A Matter for the Courts

This version of the plot introduces a third party mediator that has the ability to enforce a settlement.  The crux of this plot element is the two parties attempts to manipulate the mediator through a host of methods.  Some mediators are perfectly willing to accept bribes, lose evidence, show favoritism and a host of underhanded, dirty tricks.  These are almost as scary as the ones that brook no such shenanigans and have to be shown the evidence and rule with absolute fairness.  


Vendettas can set up a lot of interesting story arcs and adventure ideas.  Settling a Kingdom vs. Kingdom Vendetta can be the basis of an entire campaign but you have to set your plot elements early and this can require a little bit of back work.  In some cases, you may want to establish who your conflicting parties are before you establish what their crime is.  This can help you flesh out any primary (and secondary) npcs you might need and help figure out what their likely levels of escalation are.  Figuring out how they’ve reacted to each other in the past can help you figure out what they are going to do to each other in the now.  

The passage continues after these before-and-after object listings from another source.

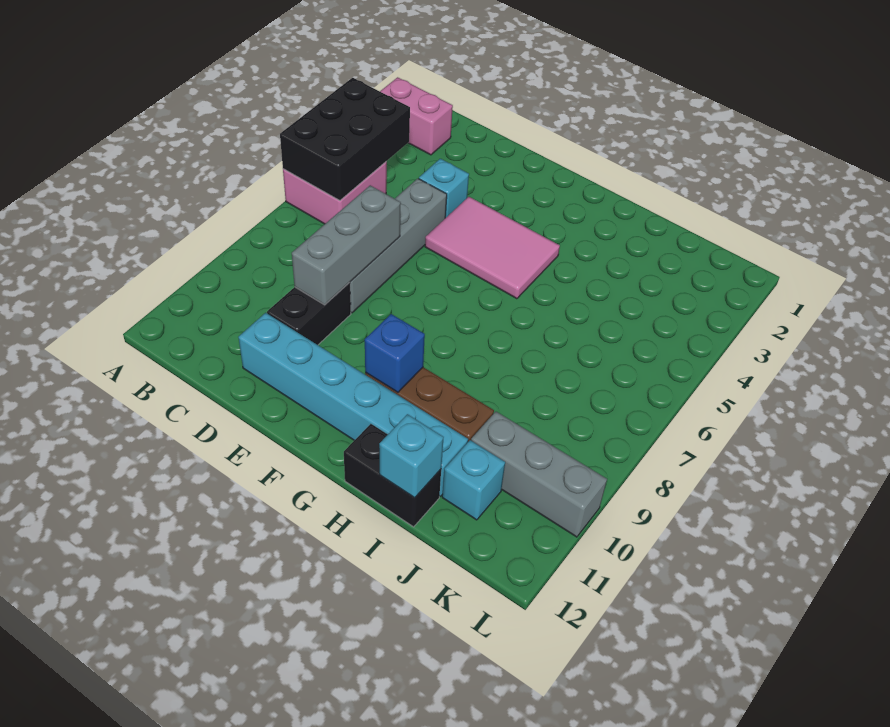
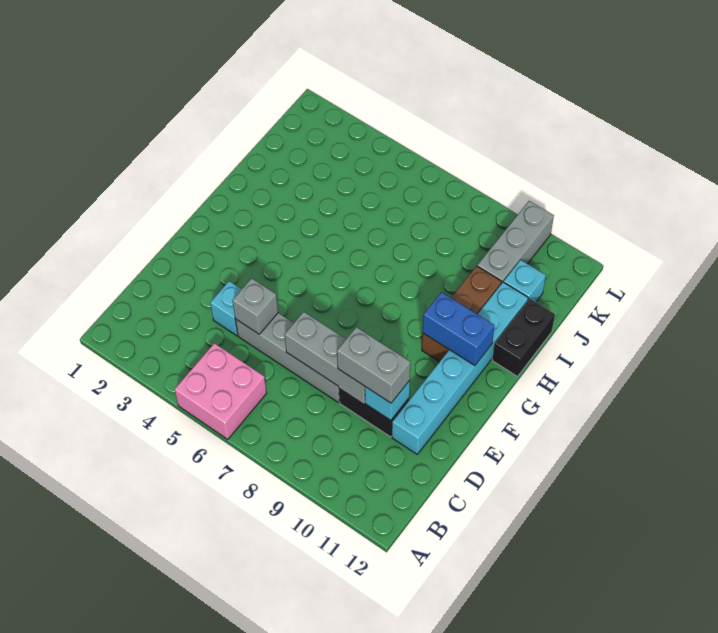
pink 1x2 brick [380,77,453,155] -> none
black 2x3 brick [280,78,410,201] -> none
none -> grey 1x1 brick [232,278,278,334]
none -> grey 1x2 brick [337,327,410,403]
pink 2x3 tile [425,197,560,299] -> none
blue 1x1 brick [365,314,425,392] -> blue 1x2 brick [423,292,494,366]
cyan 1x1 brick [379,414,444,498] -> cyan 1x1 brick moved to [365,380,410,420]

I hope this gives all of you some insights and ideas on incorporating this style of a Plot Element into your game without it becoming a burden to your fun.  If you’d like to see more of these, or have a question about a specific plot element that you’d like to know more about, drop me a line on twitter, which you should be able to see over there on the right side of the screen.  Game On,

Game Fans.  
Almost.  Like i said above, i’m going to give you an adventure seed for using a version of this plot trap in a hopefully not crazy way.  

Adventure Seed:  The Starfall Tiara

This adventure seed starts with a crime.  The characters are attending a function between two noble houses in the capital of their home country and during the festivities, a precious artifact that symbolized peace between their home country and a neighboring settlement of elves is stolen.  The two houses jointly put the festival together and are immediately pointing fingers at one another and accusing the other of the theft.  Someone is going to have to figure out who the responsible party is before the Elves arrive to celebrate their good relations with their neighbors.  

Part 1:  The Investigation

The characters are asked by both sides (they are fairly well known for their ability to solve problems and they have no ties to either family) to find the missing Tiara and return it as soon as possible.  Leads point in a couple of different directions, but the salient points for this part of the story is that the Tiara is no longer in the Opera House (the setting for the party), but hasn’t left the city yet.  

Part 2:  Trimming the leads

There are several leads that the characters are going to have to run down before they can get back on the trail of the Tiara.  This is where this adventure seed could stretch into a full blown campaign seed.  You have at least two key parties who could be responsible, but my version adds in a couple more options to throw in a red herring or two, and maybe push the adventure into a campaign.  Perhaps there is another noble family that is attempting to shame both of the nobles featured in part 1 and has stolen the Tiara to prove them incompetent.  Perhaps enemies of both the humans and the elves have stolen the Tiara to weaken their relationship as a prelude to an invasion.  Depending on how many leads you have lain for the characters to run down in part 1, you can have several adventures worth of material for them to deal with on the chase for the Tiara.  

Part 3:  Retrieving the Tiara

The characters have finally found the place where the stolen Tiara has been secreted.  The problem is its been stashed in the ancient crypts below the city.  With rumors of undead and an incomplete map, the characters have a harrowing journey down below the city to retrieve the crown and possibly find the guilty parties.  What’s waiting in the crypts?  Can the characters successfully recover the Tiara?

Part 4:  In a Neatly Wrapped Bow

The Tiara has been recovered and evidence is overwhelming that one of the two houses is responsible for the crime.  Is the evidence real or was it fabricated?  Can the characters right this wrong before it escalates again, or will the wrong people have to answer to the elves for the theft of their artifact?